Ihara S, Feldman L, Watanabe S, Ben-Porat T
Virology. 1983 Dec;131(2):437-54. doi: 10.1016/0042-6822(83)90510-x.
The immediate-early transcripts of pseudorabies virus have been located in a region of the genome situated internally within the inverted repeat between map positions 0.99 and 0.95. A single immediate-early transcript (approximately 6 kb) can be detected both in the cytoplasmic and nuclear fractions of infected, cycloheximide-treated cells.
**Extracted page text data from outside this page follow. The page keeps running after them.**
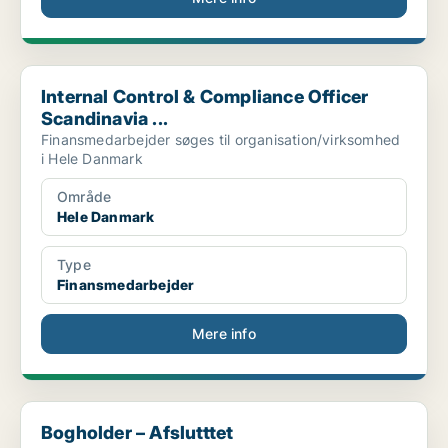
Internal Control & Compliance Officer Scandinavia ...
Internal Control & Compliance Officer
Scandinavia ...
Finansmedarbejder søges til organisation/virksomhed
i Hele Danmark
Område
Hele Danmark
Type
Finansmedarbejder
Mere info
Bogholder – Afslutttet
Bogholder – Afslutttet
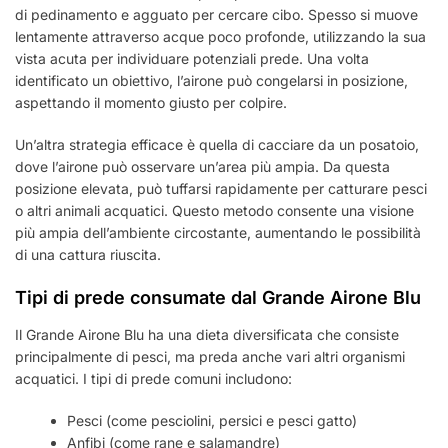
di pedinamento e agguato per cercare cibo. Spesso si muove
lentamente attraverso acque poco profonde, utilizzando la sua
vista acuta per individuare potenziali prede. Una volta
identificato un obiettivo, l’airone può congelarsi in posizione,
aspettando il momento giusto per colpire.
Un’altra strategia efficace è quella di cacciare da un posatoio,
dove l’airone può osservare un’area più ampia. Da questa
posizione elevata, può tuffarsi rapidamente per catturare pesci
o altri animali acquatici. Questo metodo consente una visione
più ampia dell’ambiente circostante, aumentando le possibilità
di una cattura riuscita.
Tipi di prede consumate dal Grande Airone Blu
Il Grande Airone Blu ha una dieta diversificata che consiste
principalmente di pesci, ma preda anche vari altri organismi
acquatici. I tipi di prede comuni includono:
Pesci (come pesciolini, persici e pesci gatto)
Anfibi (come rane e salamandre)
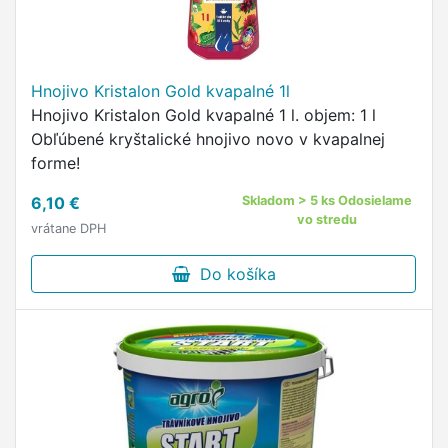
Hnojivo Kristalon Gold kvapalné 1l
Hnojivo Kristalon Gold kvapalné 1 l. objem: 1 l
Obľúbené kryštalické hnojivo novo v kvapalnej
forme!
6,10 €
Skladom > 5 ks Odosielame
vo stredu
vrátane DPH
Do košíka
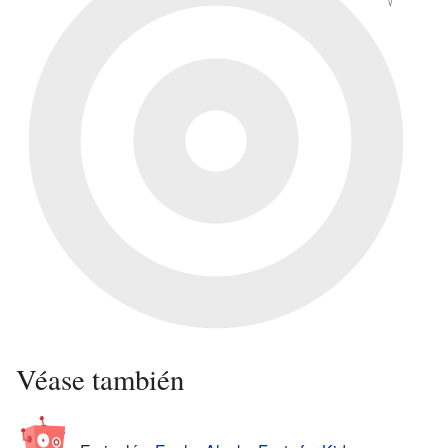
Véase también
Analysis of the proteins synthesized after removal of cycloheximide from infected cells or after translation in vitro of the RNA isolated from these cells revealed the presence of a single protein (180K) not present in similarly treated, uninfected cells. That this is a virus protein and is specified by the immediate-early region of the genome was shown by selection and translation of mRNA hybridizing with virus DNA from the appropriate region of the genome. The effects of infection of cells with a temperature-sensitive mutant (tsG1) defective in the 180K protein were studied. At the nonpermissive temperature only immediate-early RNA was transcribed and only one virus protein, the 180K protein was synthesized. Inhibition of cellular protein and DNA synthesis was also observed. After shift down of tsG1-infected cells from the nonpermissive to the permissive temperature at 3 hr post infection, a transition to early RNA transcription occurred. However, if the shift down was delayed until 5 hr post infection, transcription of the virus genome was completely inhibited and an abortive infection ensued. Shift of the mutant-infected cells from the permissive to the nonpermissive temperature resulted in a decrease in the rate of accumulation of early and late transcripts, and a resumption of the synthesis of immediate-early RNA and protein. From these as well as from previous results, it is concluded that pseudorabies virus codes for a single multifunctional immediate-early protein which is essential for the transcription of immediate-early to early RNA and is required for the continuous transcription of early (and late) RNA. The immediate-early protein is also self-regulatory; the presence of the functional immediate-early protein represses the transcription of its RNA. In addition, the immediate-early protein of pseudorabies virus appears to play a direct role, under certain conditions, in the inhibition of cellular macromolecular synthesis.
伪狂犬病病毒的即刻早期转录物定位于基因组中位于图谱位置0.99和0.95之间反向重复序列内部的一个区域。在感染了环己酰亚胺处理的细胞的细胞质和细胞核组分中都能检测到单一的即刻早期转录物(约6 kb)。对从感染细胞中去除环己酰亚胺后或对从这些细胞中分离的RNA进行体外翻译后合成的蛋白质进行分析,发现存在一种在同样处理的未感染细胞中不存在的单一蛋白质(180K)。通过选择与基因组适当区域的病毒DNA杂交的mRNA并进行翻译,表明这是一种病毒蛋白,由基因组的即刻早期区域所编码。研究了用在180K蛋白上有缺陷的温度敏感突变体(tsG1)感染细胞的效果。在非允许温度下,仅转录即刻早期RNA,仅合成一种病毒蛋白,即180K蛋白。还观察到细胞蛋白质和DNA合成受到抑制。在感染后3小时将tsG1感染的细胞从非允许温度下调到允许温度后,发生了向早期RNA转录的转变。然而,如果下调延迟到感染后5小时,则病毒基因组的转录被完全抑制,继而发生流产感染。将突变体感染的细胞从允许温度转变为非允许温度导致早期和晚期转录物积累速率降低,并恢复即刻早期RNA和蛋白质的合成。从这些以及先前的结果可以得出结论,伪狂犬病病毒编码一种单一的多功能即刻早期蛋白,它对于即刻早期RNA转录为早期RNA是必不可少的,并且是早期(和晚期)RNA持续转录所必需的。即刻早期蛋白也是自我调节的;功能性即刻早期蛋白的存在会抑制其RNA的转录。此外,伪狂犬病病毒的即刻早期蛋白在某些条件下似乎在抑制细胞大分子合成中起直接作用。